[Date Prev][Date Next][Thread Prev][Thread Next][Date Index][Thread Index]

Re: [HTCondor-users] condor_gpu_discovery: wrong amount of GPU memory



this is now ticket 6883

https://htcondor-wiki.cs.wisc.edu/index.cgi/tktview?tn=6883

 

NVIDIA added some fields near the beginning of the cudaDeviceProp structure, but neither the structure nor the API that fills it out has a version or size field. At present, the CUDA 10 runtime DLL is just writing past the end of the buffer that condor_gpu_discovery is passing it when we query device properties.

 

If anyone out there knows how to ask the NVIDIA runtime libraries what version of the cudaDeviceProp structure they are expecting please let us know.

 

-tj

 

From: HTCondor-users <htcondor-users-bounces@xxxxxxxxxxx> On Behalf Of Jens Schmaler
Sent: Sunday, January 27, 2019 11:41 PM
To: HTCondor-Users Mail List <htcondor-users@xxxxxxxxxxx>
Subject: Re: [HTCondor-users] condor_gpu_discovery: wrong amount of GPU memory

 

Thanks Michael, that sounds like it could be the reason for my issues. I assume that I could also build condor_gpu_discovery myself, linking against CUDA 10 to mitigate the problem. Can you (or anyone) confirm this?

 

On a slightly related note: I expected that I could use HTCondor 8.8’s gpu load monitoring to not only observe the gpu load created by the job, but also the overall gpu load of the system (e.g. to modify my START _expression_ such that gpu jobs are only scheduled when no interactive gpu jobs are running).
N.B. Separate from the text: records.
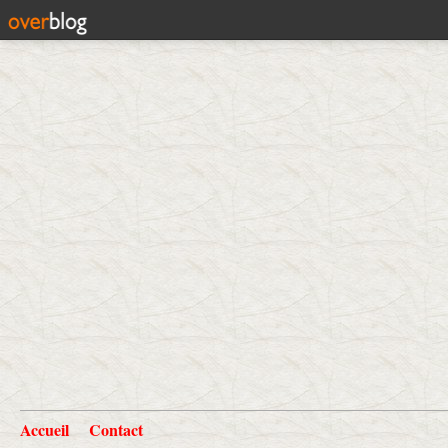
Accueil
Contact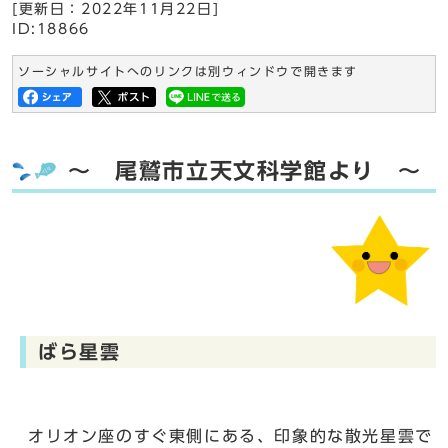
[更新日：
2022年11月22日
]
ID:18866
ソーシャルサイトへのリンクは別ウィンドウで開きます
～ 尾鷲市立天文科学館より ～
ばら星雲
オリオン座のすぐ東側にある、印象的な散光星雲で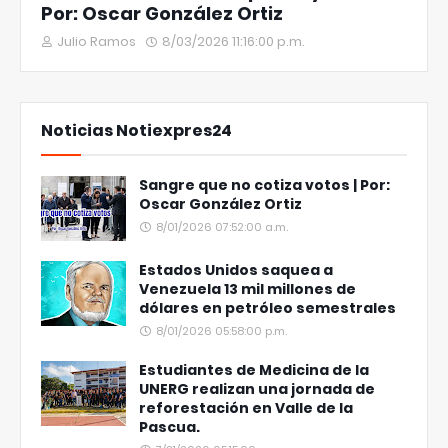
Por: Oscar González Ortiz
Julio Ramos
8/03/2026 11:16:00 p.m.
Noticias Notiexpres24
Sangre que no cotiza votos | Por:
Oscar González Ortiz
8/01/2026 07:52:00 a.m.
Estados Unidos saquea a
Venezuela 13 mil millones de
dólares en petróleo semestrales
8/01/2026 05:58:00 p.m.
Estudiantes de Medicina de la
UNERG realizan una jornada de
reforestación en Valle de la
Pascua.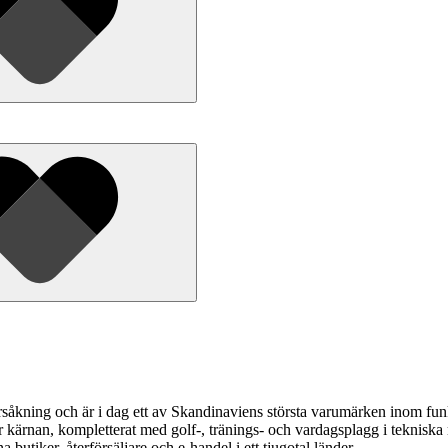
åkning och är i dag ett av Skandinaviens största varumärken inom funk
r kärnan, kompletterat med golf-, tränings- och vardagsplagg i tekniska
tiker, återförsäljare och e-handel i ett tjugotal länder.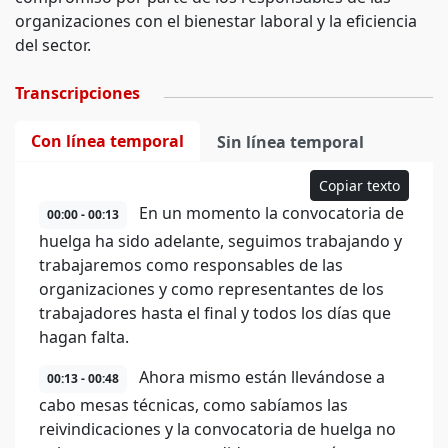
organizaciones con el bienestar laboral y la eficiencia
del sector.
Transcripciones
Con línea temporal
Sin línea temporal
Copiar texto
En un momento la convocatoria de
00:00 - 00:13
huelga ha sido adelante, seguimos trabajando y
trabajaremos como responsables de las
organizaciones y como representantes de los
trabajadores hasta el final y todos los días que
hagan falta.
Ahora mismo están llevándose a
00:13 - 00:48
cabo mesas técnicas, como sabíamos las
reivindicaciones y la convocatoria de huelga no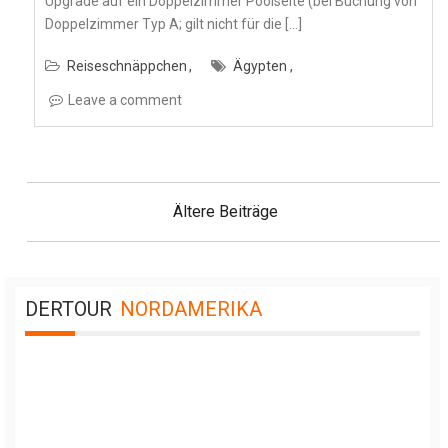
Upgrade auf ein Doppelzimmer Poolseite (bei Buchung von
Doppelzimmer Typ A; gilt nicht für die […]
Reiseschnäppchen
Ägypten
Leave a comment
Beitragsnavigation
Ältere Beiträge
DERTOUR
NORDAMERIKA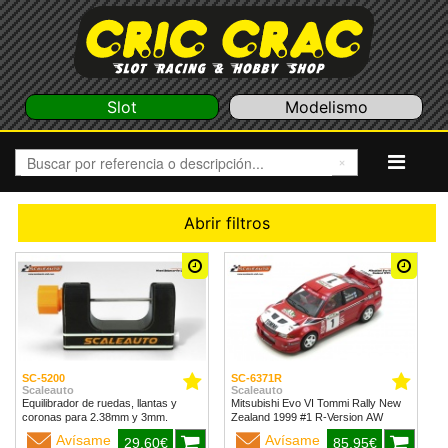
Slot
Modelismo
Abrir filtros
SC-5200
SC-6371R
Scaleauto
Scaleauto
Equilibrador de ruedas, llantas y
Mitsubishi Evo VI Tommi Rally New
coronas para 2.38mm y 3mm.
Zealand 1999 #1 R-Version AW
Avísame
Avísame
29,60€
85,95€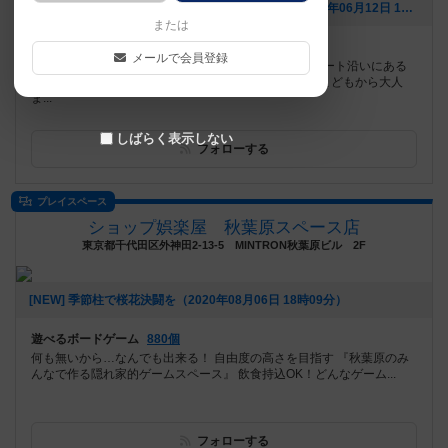
[NEW] マーダーミステリー 『優しい死神の席』（2024年06月12日 15時47分）
または
遊べるボードゲーム
777個
メールで会員登録
絵本と遊びの喫茶店ikiciaは、佐鳴台のホワイトストリート沿いにある
ボードゲームと絵本を楽しむ事ができるカフェです。こどもから大人
ま...
しばらく表示しない
フォローする
プレイスペース
ショップ娯楽屋 秋葉原スペース店
東京都千代田区外神田2-13-5 MINTRON秋葉原ビル 2F
[NEW] 季節柱で桜花決闘を（2020年08月06日 18時09分）
遊べるボードゲーム
880個
何も無いから…なんでも出来る！ 自由度の高さを目指す 『秋葉原のみ
んなで作る隠れ家的ゲームスペース』 飲食持込OK！どんなゲーム...
フォローする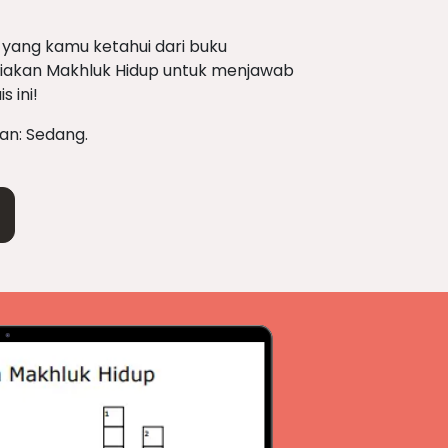
ah yang kamu ketahui dari buku
akan Makhluk Hidup untuk menjawab
 ini!
tan: Sedang.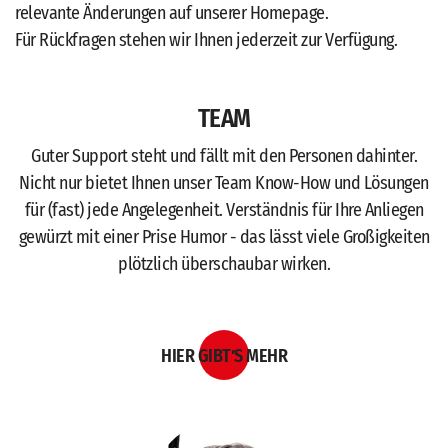
relevante Änderungen auf unserer Homepage.
Für Rückfragen stehen wir Ihnen jederzeit zur Verfügung.
TEAM
Guter Support steht und fällt mit den Personen dahinter.
Nicht nur bietet Ihnen unser Team Know-How und Lösungen
für (fast) jede Angelegenheit. Verständnis für Ihre Anliegen
gewürzt mit einer Prise Humor - das lässt viele Großigkeiten
plötzlich überschaubar wirken.
HIER GIBT′S MEHR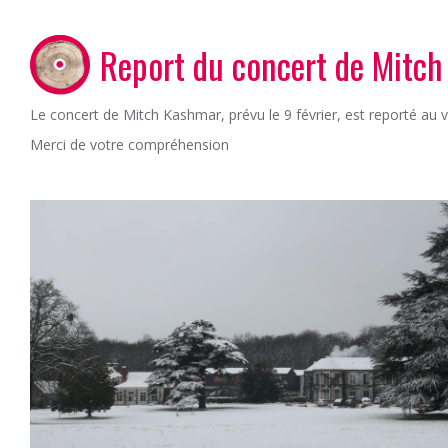
Report du concert de Mitc
Le concert de Mitch Kashmar, prévu le 9 février, est reporté au v
Merci de votre compréhension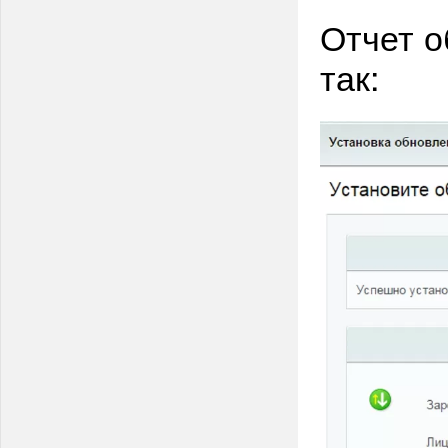
Отчет о
так:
However, I cannot find any variables in my machine ads (and neither in the docs) to use for this. Is this kind of thing supported at all?

 

Thanks and best regards,

 

Jens

 

 

From: HTCondor-users [mailto:htcondor-users-bounces@xxxxxxxxxxx] On Behalf Of Michael Pelletier
Sent: Friday, January 25, 2019 6:54 PM
To: HTCondor-Users Mail List <htcondor-users@xxxxxxxxxxx>
Subject: Re: [HTCondor-users] condor_gpu_discovery: wrong amount of GPU memory

 

I think ran into this same problem with CUDA 10.0 in a recent 8.6 release, and I think it had something to do with a change to the interface between the 9.x and 10.0 CUDA libraries. It was giving some really off-the-wall numbers to the collector. I believe there’s a ticket open for the issue as a result of my inquiry to support.

 

In the meantime, you can also install the 9.2 release, and then set up the library path for condor_gpu_discovery to refer to /usr/local/cuda-9.2 instead of /usr/local/cuda, and that should get you through until they come out with an update for CUDA 10 support.

 

 

Michael V. Pelletier
Information Technology
Digital Transformation & Innovation
Integrated Defense Systems
Raytheon Company

 

From: HTCondor-users <htcondor-users-bounces@xxxxxxxxxxx> On Behalf Of Jens Schmaler
Sent: Friday, January 25, 2019 10:04 AM
To: HTCondor-Users Mail List <htcondor-users@xxxxxxxxxxx>
Subject: [External] [HTCondor-users] condor_gpu_discovery: wrong amount of GPU memory

 

Dear all,

 

we are using HTCondor 8.8 on Windows (Win 10 and Win 2016 specifically) with CUDA 10.0 installed. Some systems do have large GPUs, e.g. with 12 GB or even 32 GB of memory. Nevertheless, condor_gpu_discovery will only show a maximum of

CUDA0GlobalMemoryMb=4096

for these cards. I have tried to run cudaGetDeviceProperties from my own code and the memory is correctly returned, so I am not sure what is going on here. Any ideas what might be the reason? Btw: I am using the 64bit-Build of HTCondor.

 

Besides that, I discovered that condor_gpu_discovery tries to access the registry key

 

"SOFTWARE\\NVIDIA Corporation\\GPU Computing Toolkit\\CUDA"

 

which does not seem to exist on any of our systems. Could you please tell me under which circumstances you would expect this key to exist?

 

Thanks a lot,

 

Jens